Here is the list of gear that I take for a regular concert shoot these days:
The cameras I use are the Nikon D700 with the Nikon battery pack / grip attached and the Nikon D4. I pack the D700 in the first pocket since it is usually used with the 24-70mm f/2.8 lens. So they both come out of the bag first. The D4 is usually used with the 70-200mm f/2.8 so that lens and camera combo are second out of the bag. The final lens is the 20-35mm f/2.8 that gets packed in the bottom of the bag.
With the camera and lenses all packed up, it is time to pack the rest of the stuff.
In the top pocket goes the business cards, sharpies and pen, extra batteries in a Think Tank Photo DSLR battery holder, the Think Tank photo Pixel pocket Rocket which holds both the XQD and CF cards.

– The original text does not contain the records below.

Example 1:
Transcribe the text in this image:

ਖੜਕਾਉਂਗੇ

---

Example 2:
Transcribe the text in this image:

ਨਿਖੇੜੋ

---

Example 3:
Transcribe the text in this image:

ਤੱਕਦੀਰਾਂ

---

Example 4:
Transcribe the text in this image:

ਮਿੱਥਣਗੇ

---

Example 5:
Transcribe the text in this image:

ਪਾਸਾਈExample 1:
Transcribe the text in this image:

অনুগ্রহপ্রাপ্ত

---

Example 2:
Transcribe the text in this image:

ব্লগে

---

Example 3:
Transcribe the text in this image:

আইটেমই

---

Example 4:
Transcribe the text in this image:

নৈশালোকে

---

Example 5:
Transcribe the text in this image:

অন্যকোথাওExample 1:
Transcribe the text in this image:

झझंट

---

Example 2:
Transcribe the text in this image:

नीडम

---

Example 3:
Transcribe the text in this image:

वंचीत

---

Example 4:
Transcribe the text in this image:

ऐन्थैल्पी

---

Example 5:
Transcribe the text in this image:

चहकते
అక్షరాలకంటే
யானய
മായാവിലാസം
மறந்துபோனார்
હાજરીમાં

The front bottom pocket holds Hoodman lens wipes, spare earplugs, and some Advil. Then I add a SB-900 Speedlight if needed for a trade shot or if I am doing any kind of backstage shoot to the bigger front pocket. Once that is all packed away, the bag is ready to go. There are two more things I add for regular shoots. Both on the straps of the bag.

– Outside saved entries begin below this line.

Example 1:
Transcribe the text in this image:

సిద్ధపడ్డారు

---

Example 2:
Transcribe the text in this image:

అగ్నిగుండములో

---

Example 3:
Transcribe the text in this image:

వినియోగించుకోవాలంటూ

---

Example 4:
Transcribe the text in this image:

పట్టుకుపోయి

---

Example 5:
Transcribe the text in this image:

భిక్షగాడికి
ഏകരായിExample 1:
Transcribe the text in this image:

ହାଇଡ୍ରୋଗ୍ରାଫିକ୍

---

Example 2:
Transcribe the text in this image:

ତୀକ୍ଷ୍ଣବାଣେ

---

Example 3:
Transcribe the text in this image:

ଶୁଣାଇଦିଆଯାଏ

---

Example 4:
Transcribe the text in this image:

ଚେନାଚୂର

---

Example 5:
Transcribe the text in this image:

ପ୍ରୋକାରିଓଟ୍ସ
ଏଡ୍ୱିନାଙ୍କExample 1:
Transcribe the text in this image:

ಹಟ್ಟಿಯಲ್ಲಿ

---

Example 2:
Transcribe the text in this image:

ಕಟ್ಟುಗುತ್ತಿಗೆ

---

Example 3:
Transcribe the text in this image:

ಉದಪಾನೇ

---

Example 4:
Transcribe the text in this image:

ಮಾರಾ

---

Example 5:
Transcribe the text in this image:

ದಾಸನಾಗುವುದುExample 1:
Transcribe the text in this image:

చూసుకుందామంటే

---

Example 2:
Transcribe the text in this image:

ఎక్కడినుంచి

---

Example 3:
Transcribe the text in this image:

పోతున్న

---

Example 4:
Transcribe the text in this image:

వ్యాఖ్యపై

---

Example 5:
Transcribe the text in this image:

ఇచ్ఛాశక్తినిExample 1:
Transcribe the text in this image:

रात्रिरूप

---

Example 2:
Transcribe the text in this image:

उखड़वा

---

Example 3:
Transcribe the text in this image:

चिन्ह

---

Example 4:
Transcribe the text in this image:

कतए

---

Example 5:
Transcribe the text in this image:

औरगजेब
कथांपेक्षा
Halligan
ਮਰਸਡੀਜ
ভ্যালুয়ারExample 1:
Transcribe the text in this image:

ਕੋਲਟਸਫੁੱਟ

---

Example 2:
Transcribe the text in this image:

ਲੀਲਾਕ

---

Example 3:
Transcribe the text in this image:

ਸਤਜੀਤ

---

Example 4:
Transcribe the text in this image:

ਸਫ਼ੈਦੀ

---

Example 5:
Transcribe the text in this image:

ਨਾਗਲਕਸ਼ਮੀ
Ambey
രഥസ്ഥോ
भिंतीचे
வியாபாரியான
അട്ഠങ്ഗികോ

I add a locking carabiner with a set of earplugs so that they are always there when I need them. This also allows me to clip anything I need to the bag if needed. The other addition is a set of Camera Support straps by Think Tank Photo. These allow me to attach the camera to the bad using the metal rings in the Think Tank Photo straps on both my cameras.These are great as they allow the weight of the cameras to be spread out over the backpacks straps.
When shooting a festival or on the road, I add the following gear: A 15″ MacBook Pro, power cord, locking cable, laptop sleeve, and card readers.
Now for the real pluses. This bag compresses when the camera bodies and lenses are removed making it small enough to wear or stash in a photo pit. You can see from the following photo that even with a laptop in the bag, it can compress thinner than the height of my D4. That is pretty thin. It also makes for a great travel bag and easily fits into the overhead compartment of any airplane. The bag is also really well made, standing up the abuse of a working concert photographer, well, at least the abuse from this working photographer.
So what is it about this bag that isn’t perfect? It’s a small thing really. When the two camera bodies are removed and matched with two lenses, the third lens needs to be moved to an outside pocket for the bag to be compressed. That third lens is tough to get to when the bag is being worn. Hey, it’s a small thing.
So when I am leaving for a shoot, the Shape Shifter is my first go to bag, making it one of the essential pieces of gear I use.